1975 Nobel Memorial Prize in Economic Sciences

Reason for Award

for their contributions to the theory of optimum allocation of resources

Laureates

Leonid Kantorovich
Leonid Kantorovich

Soviet UnionSoviet Union

Tjalling Koopmans
Tjalling Koopmans

NetherlandsNetherlands

Explanation

When we share a school lunch pizza, we think about how to divide it fairly without wasting any piece. Mr. Kantorovich and Mr. Koopmans used mathematics to find a similar fair-sharing rule for factories and shops that make things and use materials. Because there is only so much time, flour, or electricity, we cannot produce everything we want. They built a way to calculate exactly “how much to make of what” so that nothing is wasted and people become happiest. Thanks to their method, a cookie factory can use just the right amount of flour and sugar to bake the most cookies. Today, the same ideas secretly help factories, transport systems, and even game strategies all over the world.

Related Keywords

Linear programming

Linear programming is a mathematical technique for finding the best solution under objectives and constraints expressed as first-degree equations. Because both objective and constraints are linear, the feasible region forms a convex polytope. An important property is that an optimum always lies at a vertex, which underpins the simplex algorithm. The method is widely applied in logistics, finance, and energy operations, and modern solvers handle problems with millions of variables. It is the most direct tool for implementing the optimal allocation of resources honored by the Nobel Prize.

Shadow price

A shadow price is the marginal value indicating how much the objective would improve if a constraint were slightly relaxed. It corresponds to the dual variables obtained from a linear program and can be interpreted as the added value of one extra unit of a resource. In environmental policy, the shadow price of a carbon cap informs the level of a carbon tax. In corporate production planning, it signals the cost of scarce materials or machine time. By measuring scarcity in value rather than quantity, shadow prices are indispensable for economic assessment of resource allocation.

Duality theorem

In linear programming, every primal problem is paired with a dual problem. The duality theorem states that the optimal values of both problems coincide and that optimal solutions satisfy complementary slackness. This equality enables easy computation of bounds and sensitivity analysis. In economics, viewing the dual solutions as a price system permits integrated analysis of production and pricing. Computationally, it underlies dual simplex and interior-point methods that enhance efficiency.

Activity analysis

Activity analysis, advanced by Koopmans, represents production technologies as vectors and forms new activity levels through linear combinations. Assuming a convex technology set, cost minimization or profit maximization becomes a linear program. This makes it possible to evaluate firm-level or economy-wide efficiency mathematically. The concept underpins input–output tables and computable general equilibrium models. By abstracting the allocation problem, it quantitatively opened the study of multi-sector economies.
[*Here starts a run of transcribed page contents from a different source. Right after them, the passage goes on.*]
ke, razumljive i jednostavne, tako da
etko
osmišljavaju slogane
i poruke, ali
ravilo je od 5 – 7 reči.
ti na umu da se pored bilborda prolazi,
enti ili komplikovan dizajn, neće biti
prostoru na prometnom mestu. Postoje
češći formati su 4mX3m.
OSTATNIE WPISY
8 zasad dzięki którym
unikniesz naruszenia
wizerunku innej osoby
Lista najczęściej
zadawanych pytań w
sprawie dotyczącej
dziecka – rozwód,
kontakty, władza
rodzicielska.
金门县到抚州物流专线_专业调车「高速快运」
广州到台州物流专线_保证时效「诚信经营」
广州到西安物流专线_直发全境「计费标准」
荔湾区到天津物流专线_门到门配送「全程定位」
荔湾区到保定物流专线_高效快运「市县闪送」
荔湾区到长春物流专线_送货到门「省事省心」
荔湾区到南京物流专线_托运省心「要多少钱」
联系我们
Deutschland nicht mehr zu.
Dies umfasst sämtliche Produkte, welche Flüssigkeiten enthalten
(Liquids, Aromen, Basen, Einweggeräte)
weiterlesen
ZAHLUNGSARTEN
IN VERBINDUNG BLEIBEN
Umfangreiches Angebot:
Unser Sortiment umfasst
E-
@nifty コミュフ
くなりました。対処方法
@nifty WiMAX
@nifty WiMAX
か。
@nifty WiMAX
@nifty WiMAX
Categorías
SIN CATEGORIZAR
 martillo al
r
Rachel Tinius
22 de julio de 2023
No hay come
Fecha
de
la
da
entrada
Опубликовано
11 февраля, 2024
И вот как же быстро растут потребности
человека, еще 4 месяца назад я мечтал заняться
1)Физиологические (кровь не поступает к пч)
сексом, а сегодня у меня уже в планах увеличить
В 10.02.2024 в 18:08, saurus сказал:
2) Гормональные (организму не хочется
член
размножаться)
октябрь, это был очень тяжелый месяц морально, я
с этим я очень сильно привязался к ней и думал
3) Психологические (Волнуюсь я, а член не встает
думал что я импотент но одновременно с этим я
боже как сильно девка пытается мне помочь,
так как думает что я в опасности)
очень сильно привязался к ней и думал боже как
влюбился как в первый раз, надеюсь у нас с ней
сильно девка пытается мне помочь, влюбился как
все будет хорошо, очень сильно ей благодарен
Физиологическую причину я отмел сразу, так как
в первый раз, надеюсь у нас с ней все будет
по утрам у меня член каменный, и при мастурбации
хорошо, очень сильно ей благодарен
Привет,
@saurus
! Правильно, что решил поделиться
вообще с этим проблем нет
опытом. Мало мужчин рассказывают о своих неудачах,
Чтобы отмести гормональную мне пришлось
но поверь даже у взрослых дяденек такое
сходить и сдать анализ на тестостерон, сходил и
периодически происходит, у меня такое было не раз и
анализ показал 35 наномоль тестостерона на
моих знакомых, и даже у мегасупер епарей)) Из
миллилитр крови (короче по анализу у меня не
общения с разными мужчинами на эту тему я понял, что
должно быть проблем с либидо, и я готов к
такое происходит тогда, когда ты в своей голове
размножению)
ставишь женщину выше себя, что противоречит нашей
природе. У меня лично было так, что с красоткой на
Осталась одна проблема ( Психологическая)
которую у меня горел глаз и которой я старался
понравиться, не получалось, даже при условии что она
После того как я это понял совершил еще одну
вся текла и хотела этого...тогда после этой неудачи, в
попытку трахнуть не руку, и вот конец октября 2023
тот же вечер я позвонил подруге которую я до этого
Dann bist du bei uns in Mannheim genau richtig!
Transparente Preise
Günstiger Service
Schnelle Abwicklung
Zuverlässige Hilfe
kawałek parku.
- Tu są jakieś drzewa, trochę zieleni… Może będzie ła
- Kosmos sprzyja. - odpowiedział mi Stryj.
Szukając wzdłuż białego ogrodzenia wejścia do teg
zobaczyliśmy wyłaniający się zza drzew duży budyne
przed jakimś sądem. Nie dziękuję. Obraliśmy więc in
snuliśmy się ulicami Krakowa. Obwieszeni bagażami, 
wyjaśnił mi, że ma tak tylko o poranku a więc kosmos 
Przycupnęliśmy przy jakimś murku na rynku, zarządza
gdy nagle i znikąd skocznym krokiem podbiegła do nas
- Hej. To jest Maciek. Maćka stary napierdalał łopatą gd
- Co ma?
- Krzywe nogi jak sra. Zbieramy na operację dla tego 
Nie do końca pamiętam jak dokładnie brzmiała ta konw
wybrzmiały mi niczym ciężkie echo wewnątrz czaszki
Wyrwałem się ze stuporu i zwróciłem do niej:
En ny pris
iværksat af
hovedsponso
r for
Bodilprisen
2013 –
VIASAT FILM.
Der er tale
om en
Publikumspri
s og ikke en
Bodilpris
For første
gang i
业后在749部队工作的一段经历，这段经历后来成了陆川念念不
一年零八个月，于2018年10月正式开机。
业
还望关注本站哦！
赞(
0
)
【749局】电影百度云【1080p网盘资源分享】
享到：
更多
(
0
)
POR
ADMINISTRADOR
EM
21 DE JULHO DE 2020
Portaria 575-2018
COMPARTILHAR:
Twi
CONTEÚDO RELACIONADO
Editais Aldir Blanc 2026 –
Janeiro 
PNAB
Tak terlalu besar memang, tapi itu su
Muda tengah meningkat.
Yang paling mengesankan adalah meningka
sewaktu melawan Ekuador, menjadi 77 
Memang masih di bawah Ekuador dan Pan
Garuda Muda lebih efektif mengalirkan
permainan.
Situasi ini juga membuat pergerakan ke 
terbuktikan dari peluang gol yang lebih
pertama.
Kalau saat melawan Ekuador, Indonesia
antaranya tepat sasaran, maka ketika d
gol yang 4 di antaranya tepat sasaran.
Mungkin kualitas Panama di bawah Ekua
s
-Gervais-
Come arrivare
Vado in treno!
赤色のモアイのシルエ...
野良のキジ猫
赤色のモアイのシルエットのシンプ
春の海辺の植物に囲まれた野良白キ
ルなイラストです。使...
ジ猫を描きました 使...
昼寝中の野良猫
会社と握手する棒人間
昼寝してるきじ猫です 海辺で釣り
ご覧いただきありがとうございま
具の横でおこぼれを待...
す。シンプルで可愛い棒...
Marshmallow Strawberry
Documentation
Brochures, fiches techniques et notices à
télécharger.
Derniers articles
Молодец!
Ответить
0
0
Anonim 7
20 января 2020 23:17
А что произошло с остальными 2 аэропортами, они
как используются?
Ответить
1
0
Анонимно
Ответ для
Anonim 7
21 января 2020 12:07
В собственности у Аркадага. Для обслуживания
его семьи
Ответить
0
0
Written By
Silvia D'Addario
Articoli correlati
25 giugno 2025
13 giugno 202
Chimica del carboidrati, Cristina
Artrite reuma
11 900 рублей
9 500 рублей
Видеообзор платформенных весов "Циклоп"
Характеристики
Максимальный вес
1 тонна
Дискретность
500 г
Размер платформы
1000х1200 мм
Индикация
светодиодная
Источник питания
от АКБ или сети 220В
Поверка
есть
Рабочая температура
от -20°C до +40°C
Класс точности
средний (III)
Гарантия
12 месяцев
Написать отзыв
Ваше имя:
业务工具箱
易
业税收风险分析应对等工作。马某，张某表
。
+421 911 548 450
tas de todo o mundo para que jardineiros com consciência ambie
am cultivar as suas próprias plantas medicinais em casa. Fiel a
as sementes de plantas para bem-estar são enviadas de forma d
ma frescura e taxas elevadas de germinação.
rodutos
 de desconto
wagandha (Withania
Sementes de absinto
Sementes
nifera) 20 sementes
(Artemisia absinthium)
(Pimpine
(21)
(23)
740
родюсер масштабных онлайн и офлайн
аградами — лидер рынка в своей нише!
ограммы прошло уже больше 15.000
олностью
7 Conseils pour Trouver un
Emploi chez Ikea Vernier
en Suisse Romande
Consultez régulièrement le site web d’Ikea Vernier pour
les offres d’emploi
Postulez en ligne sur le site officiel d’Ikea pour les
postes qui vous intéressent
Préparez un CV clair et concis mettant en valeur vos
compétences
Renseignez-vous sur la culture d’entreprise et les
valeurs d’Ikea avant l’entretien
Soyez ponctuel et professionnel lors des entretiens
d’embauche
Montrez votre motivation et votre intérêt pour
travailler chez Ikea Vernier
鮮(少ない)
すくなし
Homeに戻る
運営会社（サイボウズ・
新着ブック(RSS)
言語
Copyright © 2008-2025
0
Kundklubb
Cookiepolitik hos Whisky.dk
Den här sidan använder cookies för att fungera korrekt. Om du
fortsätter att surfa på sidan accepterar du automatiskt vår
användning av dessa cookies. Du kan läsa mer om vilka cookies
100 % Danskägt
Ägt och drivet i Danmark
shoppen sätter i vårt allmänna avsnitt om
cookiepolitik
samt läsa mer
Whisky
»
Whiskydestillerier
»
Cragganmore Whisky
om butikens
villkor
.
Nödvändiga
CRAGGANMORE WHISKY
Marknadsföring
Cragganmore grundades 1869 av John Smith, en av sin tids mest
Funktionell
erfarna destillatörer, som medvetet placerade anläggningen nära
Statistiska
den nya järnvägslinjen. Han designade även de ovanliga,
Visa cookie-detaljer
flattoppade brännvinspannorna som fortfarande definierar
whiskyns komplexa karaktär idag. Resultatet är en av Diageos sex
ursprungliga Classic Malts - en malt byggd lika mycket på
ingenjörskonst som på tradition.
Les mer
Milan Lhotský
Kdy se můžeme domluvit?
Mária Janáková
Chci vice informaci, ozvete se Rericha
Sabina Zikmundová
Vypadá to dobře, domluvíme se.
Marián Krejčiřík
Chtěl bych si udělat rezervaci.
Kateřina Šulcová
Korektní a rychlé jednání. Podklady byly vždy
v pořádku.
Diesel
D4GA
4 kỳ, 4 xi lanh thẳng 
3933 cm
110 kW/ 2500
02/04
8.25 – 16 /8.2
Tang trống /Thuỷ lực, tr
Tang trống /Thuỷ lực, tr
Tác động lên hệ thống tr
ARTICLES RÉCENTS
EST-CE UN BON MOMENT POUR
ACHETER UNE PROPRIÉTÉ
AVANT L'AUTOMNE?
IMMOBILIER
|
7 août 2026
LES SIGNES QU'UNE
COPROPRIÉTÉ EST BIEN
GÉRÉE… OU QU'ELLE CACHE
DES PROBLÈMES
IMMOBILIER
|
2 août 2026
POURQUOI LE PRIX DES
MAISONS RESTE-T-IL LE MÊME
Resource allocation efficiency

Resource allocation efficiency describes a state where limited resources yield the greatest possible outcome, measured by criteria such as Pareto efficiency or cost minimization. Linear programming numerically identifies which input mix is efficient under given constraints. Improving efficiency brings social gains such as waste reduction and time savings, not just higher output. Governments use the concept for transport or medical resource planning, while firms optimize supply chains to stay competitive. The Nobel-winning work rigorously formalized efficiency and bridged it to real-world practice.

Constraint

A constraint in mathematical optimization is an equation or inequality that a solution must satisfy. Typical examples include upper limits on resources, technical specifications, and time windows. By embedding real physical or economic limits in the model, constraints make solutions implementable. In linear programming the coefficients are fixed numbers, giving the model a simple, computationally tractable structure. Studying constraints reveals bottlenecks and policy leverage points, creating a common ground for economics and engineering.